Pediatric surgeons and pediatricians should proceed on-site to the disaster area. Careful evaluation of the local conditions while identifying and defining the “on the ground” needs can reduce risks to children from a disaster. A regionalized system for transportation is mandatory. The most severely injured children should be transported from the affected area after initial stabilization to pediatric trauma centers that include pediatric surgeons, pediatric-trained orthopedists, neurosurgeons, and emergency physicians. The availability of a pediatric trauma center would result in a relative mortality risk reduction of 37 % [20].
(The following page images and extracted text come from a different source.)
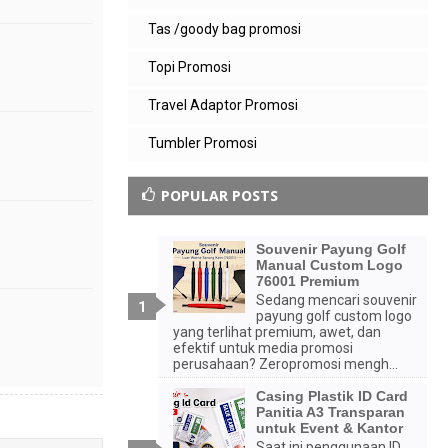
Tas /goody bag promosi
Topi Promosi
Travel Adaptor Promosi
Tumbler Promosi
POPULAR POSTS
Souvenir Payung Golf
Manual Custom Logo
76001 Premium
Sedang mencari souvenir
payung golf custom logo
yang terlihat premium, awet, dan
efektif untuk media promosi
perusahaan? Zeropromosi mengh...
Casing Plastik ID Card
Panitia A3 Transparan
untuk Event & Kantor
Saat ini penggunaan ID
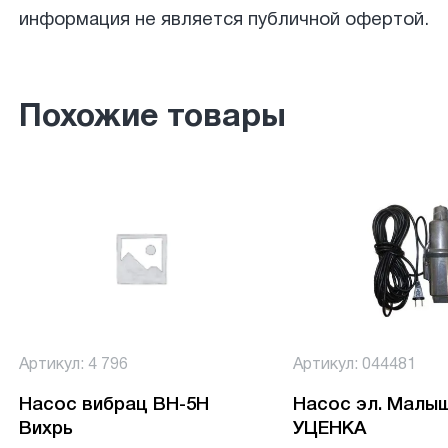
информация не является публичной офертой.
Похожие товары
Артикул: 4 796
Артикул: 044481
Насос вибрац ВН-5Н
Насос эл. Малы
Вихрь
УЦЕНКА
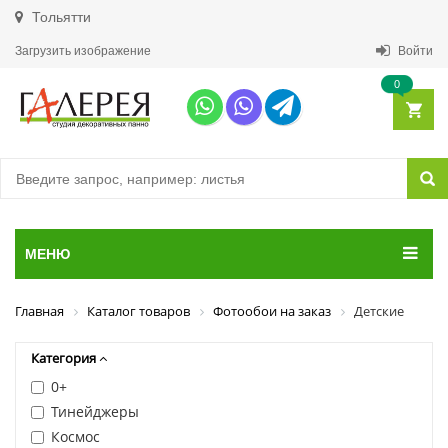
Тольятти
Загрузить изображение
Войти
0
МЕНЮ
Главная
Каталог товаров
Фотообои на заказ
Детские
Категория
0+
Тинейджеры
Космос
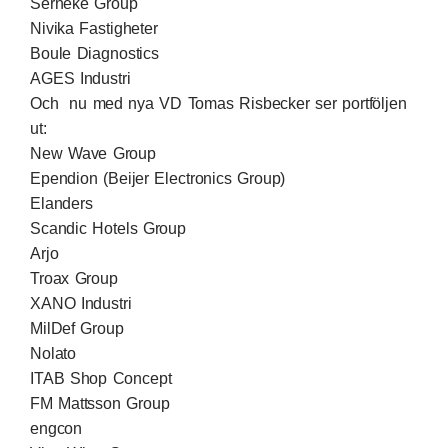
Serneke Group
Nivika Fastigheter
Boule Diagnostics
AGES Industri
Och nu med nya VD Tomas Risbecker ser portföljen
ut:
New Wave Group
Ependion (Beijer Electronics Group)
Elanders
Scandic Hotels Group
Arjo
Troax Group
XANO Industri
MilDef Group
Nolato
ITAB Shop Concept
FM Mattsson Group
engcon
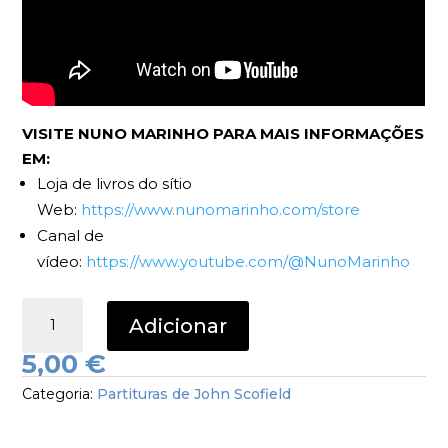
VISITE NUNO MARINHO PARA MAIS INFORMAÇÕES
EM:
Loja de livros do sítio
Web:
https://www.nunomarinho.com/store
Canal de
vídeo:
https://www.youtube.com/@NunoMarinho
Quantidade
Adicionar
de
Chank
5,00
€
John
Categoria:
Partituras de John Scofield
Scofield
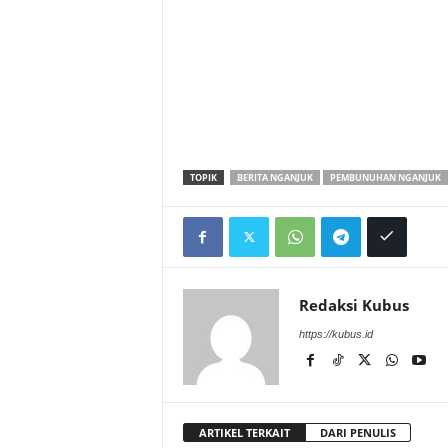
TOPIK
BERITA NGANJUK
PEMBUNUHAN NGANJUK
Redaksi Kubus
https://kubus.id
ARTIKEL TERKAIT
DARI PENULIS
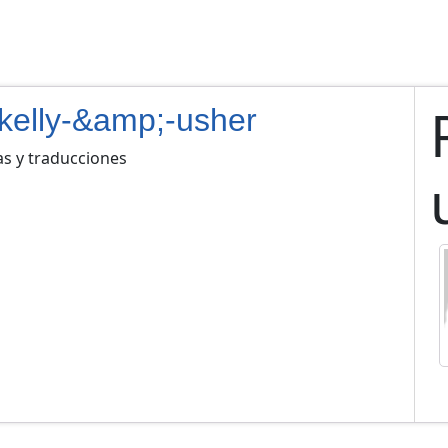
-kelly-&amp;-usher
as y traducciones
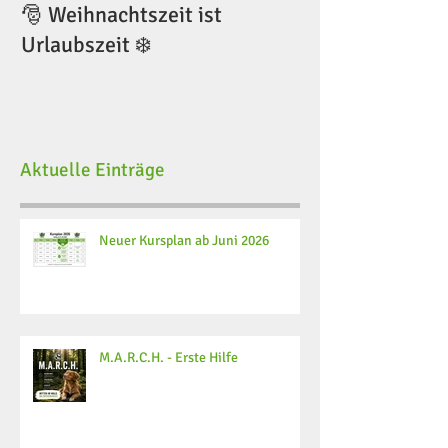
🎅 Weihnachtszeit ist
🎅 Weihnachtsze
Urlaubszeit ❄️
Urlaubszeit ❄️
Aktuelle Einträge
Neuer Kursplan ab Juni 2026
M.A.R.C.H. - Erste Hilfe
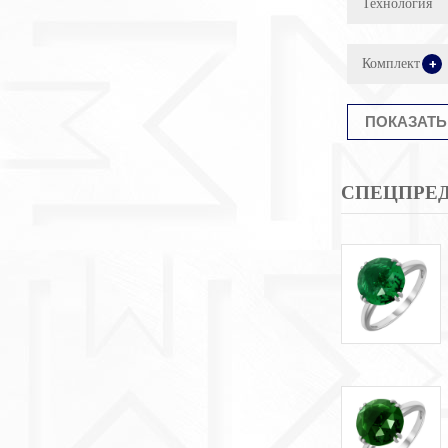
Технология
Комплект
+
СПЕЦПРЕ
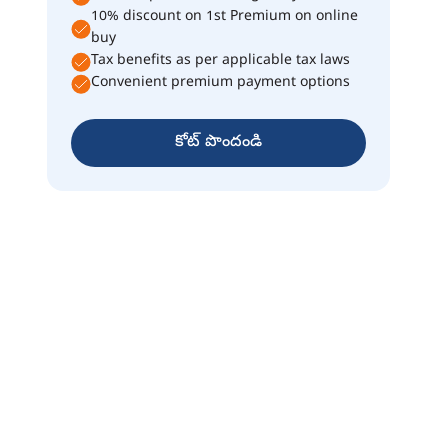
10% discount on 1st Premium on online
buy
Tax benefits as per applicable tax laws
Convenient premium payment options
కోట్ పొందండి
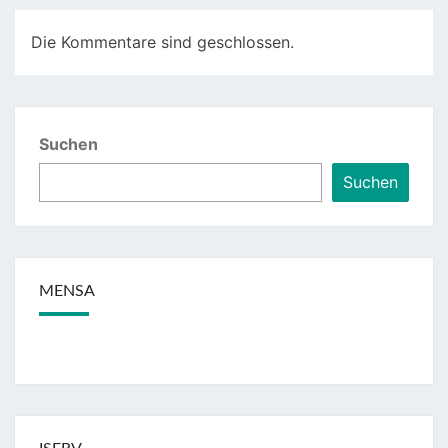
Die Kommentare sind geschlossen.
Suchen
Suchen
MENSA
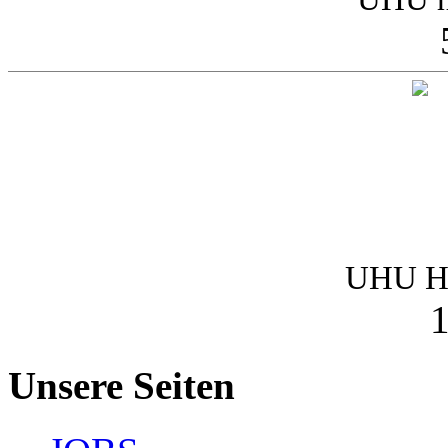
UHU Ha
1
Unsere Seiten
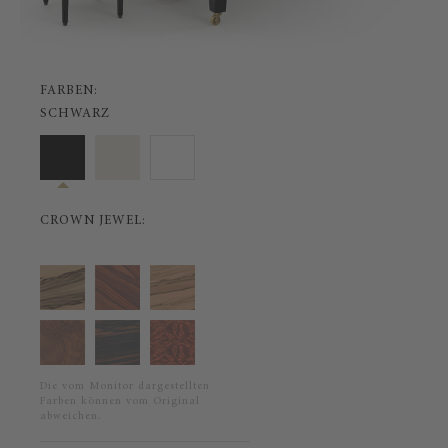
FARBEN:
SCHWARZ
CROWN JEWEL:
Die vom Monitor dargestellten
Farben können vom Original
abweichen.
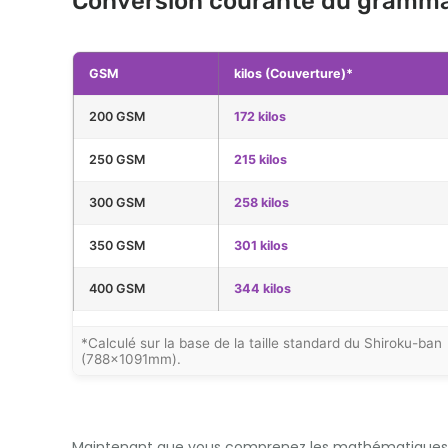
Conversion courante du gramma
GSM
kilos (Couverture)*
200 GSM
172 kilos
250 GSM
215 kilos
300 GSM
258 kilos
350 GSM
301 kilos
400 GSM
344 kilos
*Calculé sur la base de la taille standard du Shiroku-ban
(788×1091mm).
Maintenant que vous comprenez les mathématiques der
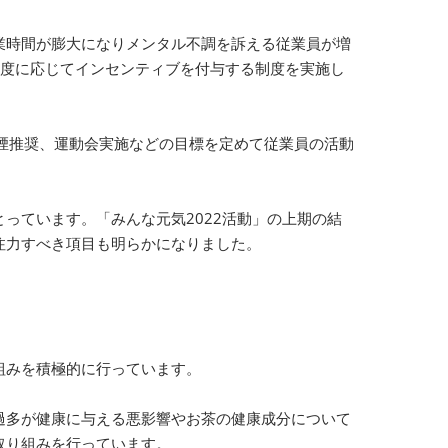
業時間が膨大になりメンタル不調を訴える従業員が増
成度に応じてインセンティブを付与する制度を実施し
煙推奨、運動会実施などの目標を定めて従業員の活動
っています。「みんな元気2022活動」の上期の結
注力すべき項目も明らかになりました。
組みを積極的に行っています。
過多が健康に与える悪影響やお茶の健康成分について
取り組みを行っています。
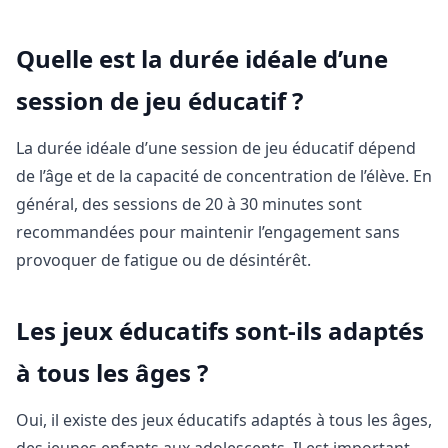
Quelle est la durée idéale d’une
session de jeu éducatif ?
La durée idéale d’une session de jeu éducatif dépend
de l’âge et de la capacité de concentration de l’élève. En
général, des sessions de 20 à 30 minutes sont
recommandées pour maintenir l’engagement sans
provoquer de fatigue ou de désintérêt.
Les jeux éducatifs sont-ils adaptés
à tous les âges ?
Oui, il existe des jeux éducatifs adaptés à tous les âges,
des jeunes enfants aux adolescents. Il est important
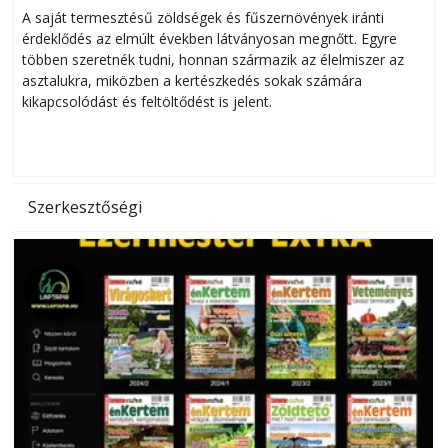
Helytakarékos kertészkedés
A saját termesztésű zöldségek és fűszernövények iránti
érdeklődés az elmúlt években látványosan megnőtt. Egyre
többen szeretnék tudni, honnan származik az élelmiszer az
l
asztalukra, miközben a kertészkedés sokak számára
kikapcsolódást és feltöltődést is jelent.
é
d
Szerkesztőségi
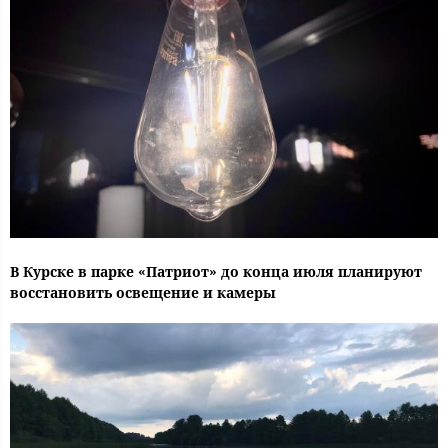
В Курске в парке «Патриот» до конца июля планируют
восстановить освещение и камеры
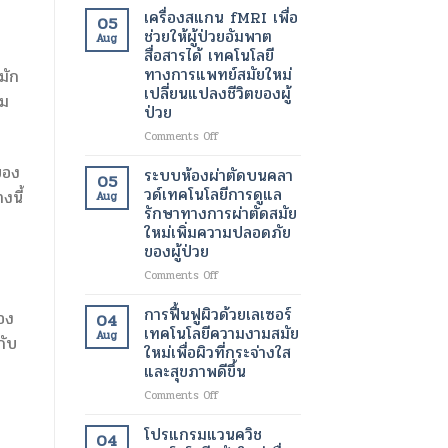
เพื่อ
อินฟราเรด
เครื่องสแกน fMRI เพื่อ
05
ขา
เพื่อ
ช่วยให้ผู้ป่วยอัมพาต
Aug
ที่
ช่วย
สื่อสารได้ เทคโนโลยี
สุขภาพ
สลาย
ทางการแพทย์สมัยใหม่
มัก
ดี
ไข
เปลี่ยนแปลงชีวิตของผู้
และ
มัน
าม
ป่วย
สวยงาม
เฉพาะ
ยิ่ง
จุด
on
Comments Off
ขึ้น
และ
เครื่อง
เร่ง
ของ
สแกน
ระบบห้องผ่าตัดบนคลา
05
อัตรา
fMRI
วด์เทคโนโลยีการดูแล
งนี้
Aug
การ
เพื่อ
รักษาทางการผ่าตัดสมัย
เผา
ช่วย
ใหม่เพิ่มความปลอดภัย
ผลาญ
ให้
ของผู้ป่วย
ของ
ผู้
ร่างกาย
ป่วย
on
Comments Off
เทคโนโลยี
อัมพาต
ระบบ
สมัย
สื่อสาร
ห้อง
การฟื้นฟูผิวด้วยเลเซอร์
อง
04
ใหม่
ได้
ผ่าตัด
เทคโนโลยีความงามสมัย
เพื่อ
Aug
เทคโนโลยี
กับ
บน
ใหม่เพื่อผิวที่กระจ่างใส
การ
ทางการ
คลา
และสุขภาพดีขึ้น
ลด
แพทย์
วด์
น้ำ
สมัย
เทคโนโลยี
on
Comments Off
หนัก
ใหม่
การ
การ
เปลี่ยนแปลง
ดูแล
ฟื้นฟู
โปรแกรมแวนควิช
04
ชีวิต
รักษา
ผิว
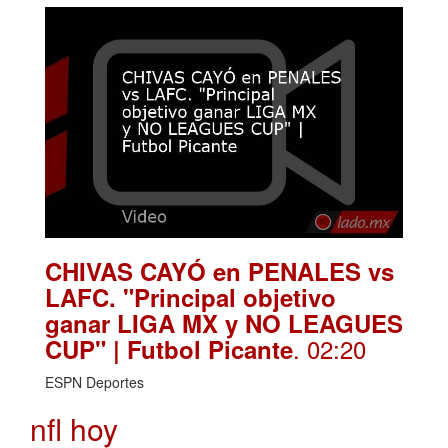
CHIVAS CAYÓ en PENALES vs
LAFC. "Principal objetivo
ganar LIGA MX y NO LEAGUES
. 02:20
CUP" | Futbol Picante
ESPN Deportes
nfl hoy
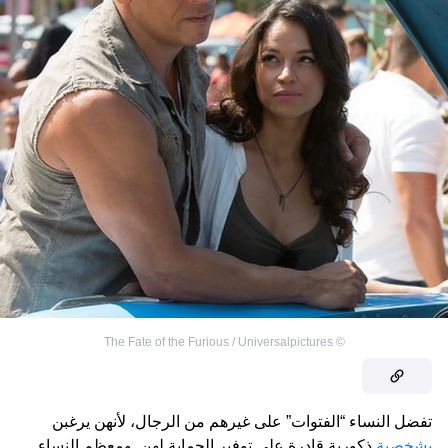
The Fate of the Furious / Universalpictures
©
تفضل النساء “الفتوات” على غيرهم من الرجال، لأنهن يرغبن
بشخصية
ذكورية قادرة على توفير الحماية لهن. ومعظم النساء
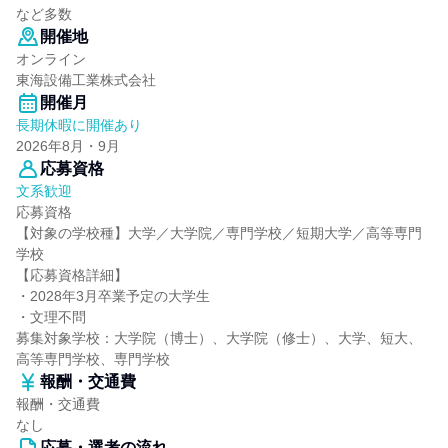
など多数
開催地
オンライン
東海設備工業株式会社
開催月
長期休暇に開催あり
2026年8月・9月
応募資格
文系歓迎
応募資格
【対象の学校種】大学／大学院／専門学校／短期大学／高等専門
学校
【応募資格詳細】
・2028年3月卒業予定の大学生
・文理不問
募集対象学校：大学院（博士）、大学院（修士）、大学、短大、
高等専門学校、専門学校
報酬・交通費
報酬・交通費
なし
応募・選考の流れ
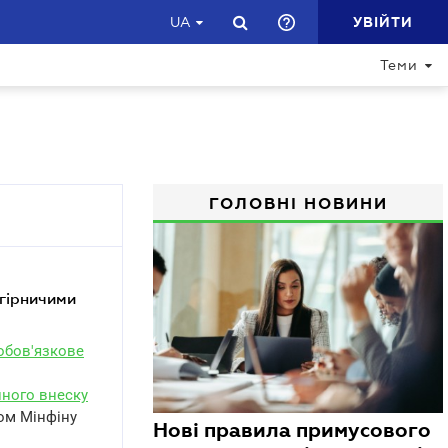
УВІЙТИ
UA
Теми
ГОЛОВНІ НОВИНИ
ообов'язкове
диного внеску
ом Мінфіну
Нові правила примусового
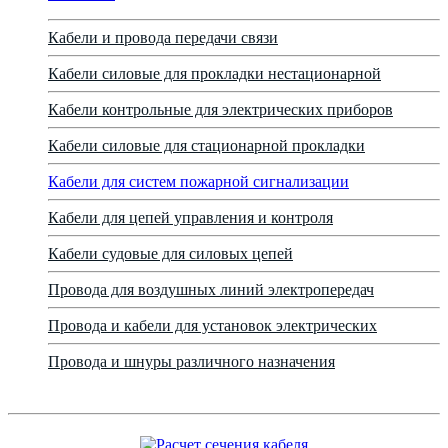
Кабели и провода передачи связи
Кабели силовые для прокладки нестационарной
Кабели контрольные для электрических приборов
Кабели силовые для стационарной прокладки
Кабели для систем пожарной сигнализации
Кабели для цепей управления и контроля
Кабели судовые для силовых цепей
Провода для воздушных линий электропередач
Провода и кабели для установок электрических
Провода и шнуры различного назначения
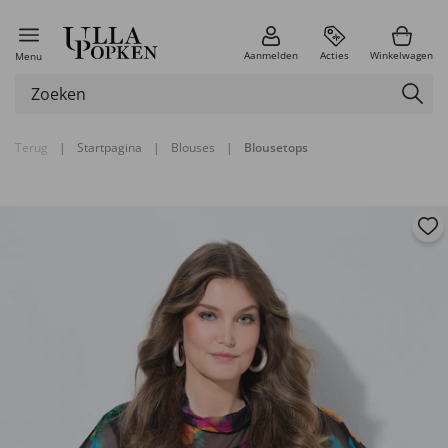
Aanmelden
Acties
Winkelwagen
Menu
Terug
|
Startpagina
|
Blouses
|
Blousetops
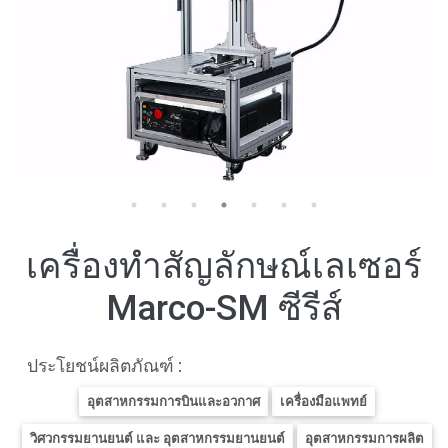
เครื่องทำสัญลักษณ์เลเซอร์
Marco-SM ซีรีส์
ประโยชน์ผลิตภัณฑ์ :
อุตสาหกรรมการบินและอวกาศ
เครื่องมือแพทย์
วิศวกรรมยานยนต์ และ อุตสาหกรรมยานยนต์
อุตสาหกรรมการผลิต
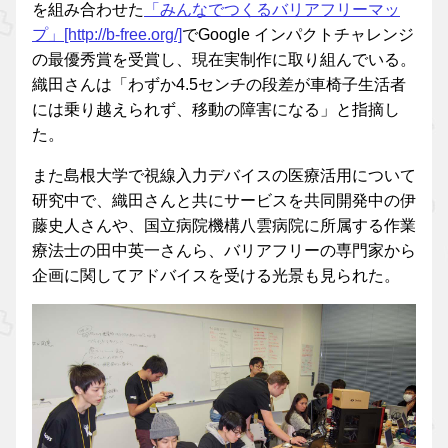
を組み合わせた
「みんなでつくるバリアフリーマッ
プ」[http://b-free.org/]
でGoogle インパクトチャレンジ
の最優秀賞を受賞し、現在実制作に取り組んでいる。
織田さんは「わずか4.5センチの段差が車椅子生活者
には乗り越えられず、移動の障害になる」と指摘し
た。
また島根大学で視線入力デバイスの医療活用について
研究中で、織田さんと共にサービスを共同開発中の伊
藤史人さんや、国立病院機構八雲病院に所属する作業
療法士の田中英一さんら、バリアフリーの専門家から
企画に関してアドバイスを受ける光景も見られた。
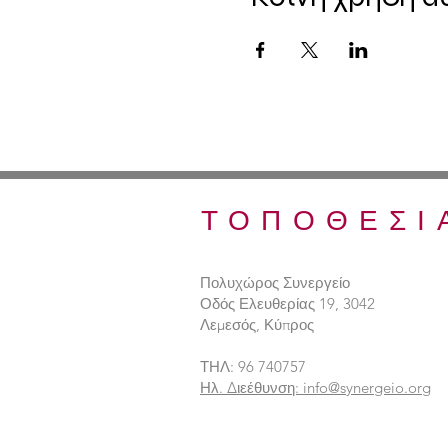
ΤΟΠΟΘΕΣΙ
Πολυχώρος Συνεργείο
Οδός Ελευθερίας 19, 3042
Λεμεσός, Κύπρος
ΤΗΛ: 96 740757
Ηλ. Διεέθυνση: info@synergeio.org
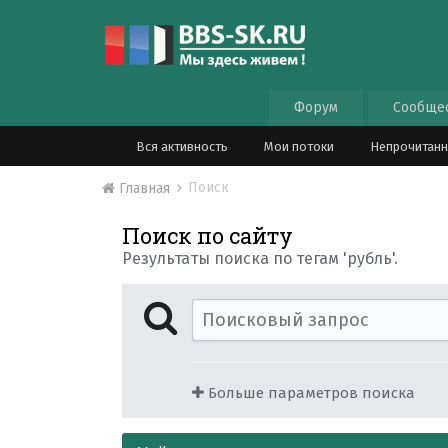
Форум
Сообще
Вся активность
Мои потоки
Непрочитан
Поиск
Главная
Поиск по сайту
Результаты поиска по тегам 'рубль'.
Больше параметров поиска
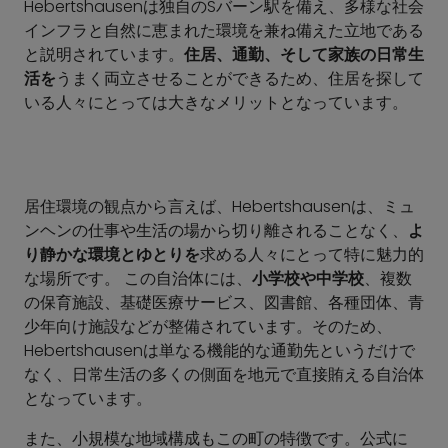
Hebertshausenは独自のSバーン駅を備え、多様な社会
インフラと自然に恵まれた環境を兼ね備えた立地である
と説明されています。
住居、通勤、そして家族の日常生
活を
うまく両立させることができるため、住居を探して
いる人々にとっては大きなメリットとなっています。
居住環境の観点から言えば、Hebertshausenは、ミュ
ンヘンの仕事や生活の場から切り離されることなく、
よ
り静かな環境とゆとりを
求める人々にとって特に魅力的
な場所です。 この自治体には、
小学校や中学校
、複数
の保育施設、基礎医療サービス、図書館、各種団体、青
少年向け施設などが整備されています。そのため、
Hebertshausenは単なる機能的な通勤先というだけで
なく、日常生活の多くの側面を地元で直接賄える自治体
となっています。
また、小規模な地域構成もこの町の特徴です。公式に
During the sheltering and recovery phases, medical support teams should be prepared to treat acute illness and prevent a pandemic, but they also need to provide care for chronic illnesses and primary care including vaccinations. Health care providers must also pay attention to children with special healthcare needs and disabilities [21]. They often depend on medication, medical equipment (e.g., ventilators, suctioning devices, and infusion pumps), and complex management plans of care, formulas, and dietary supplements, which frequently depend on local gas, water, and electric companies for support [22]. Continuing attention should be paid to the mental health of children because the psychological impact may last for many years after the event [23]. Family centered care is recommended to be practical in most disasters [24]. Preventing separation when possible and reuniting families as soon as possible during disaster recovery is critical for the well-being of children. A web-based data system using centralized tracking systems should be instituted.

Summary

The 2011 Great East Japan earthquake was a triple disaster, involving an earthquake, tsunami, and nuclear accident that the world had never previously experienced. The tsunami resulted in the deaths of many residents, and devastated local societies including regional medicine over a wide area. A lack of logistics was a major problem in such a large disaster. Pediatric surgeons, who are generalist and also specialists for pediatric trauma, should proceed on-site to understand and serve the medical needs of affected children who are in a minority in large disasters. The long-term effects of the Fukushima nuclear accident on child and adolescent health remain uncertain.